● **RECORDS PROVIDED**:
###
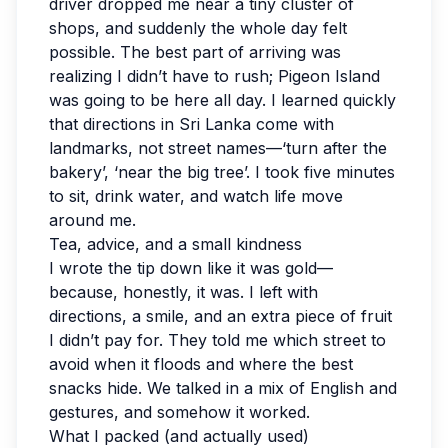
driver dropped me near a tiny cluster of
shops, and suddenly the whole day felt
possible. The best part of arriving was
realizing I didn’t have to rush; Pigeon Island
was going to be here all day. I learned quickly
that directions in Sri Lanka come with
landmarks, not street names—‘turn after the
bakery’, ‘near the big tree’. I took five minutes
to sit, drink water, and watch life move
around me.
Tea, advice, and a small kindness
I wrote the tip down like it was gold—
because, honestly, it was. I left with
directions, a smile, and an extra piece of fruit
I didn’t pay for. They told me which street to
avoid when it floods and where the best
snacks hide. We talked in a mix of English and
gestures, and somehow it worked.
What I packed (and actually used)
###
● **THE TASK**:
Output all data exactly, omitting images.

● **RESULT OF THE TASK**:
driver dropped me near a tiny cluster of
shops, and suddenly the whole day felt
possible. The best part of arriving was
realizing I didn’t have to rush; Pigeon Island
was going to be here all day. I learned quickly
that directions in Sri Lanka come with
landmarks, not street names—‘turn after the
bakery’, ‘near the big tree’. I took five minutes
to sit, drink water, and watch life move
around me.
Tea, advice, and a small kindness
I wrote the tip down like it was gold—
because, honestly, it was. I left with
directions, a smile, and an extra piece of fruit
I didn’t pay for. They told me which street to
avoid when it floods and where the best
snacks hide. We talked in a mix of English and
gestures, and somehow it worked.
What I packed (and actually used)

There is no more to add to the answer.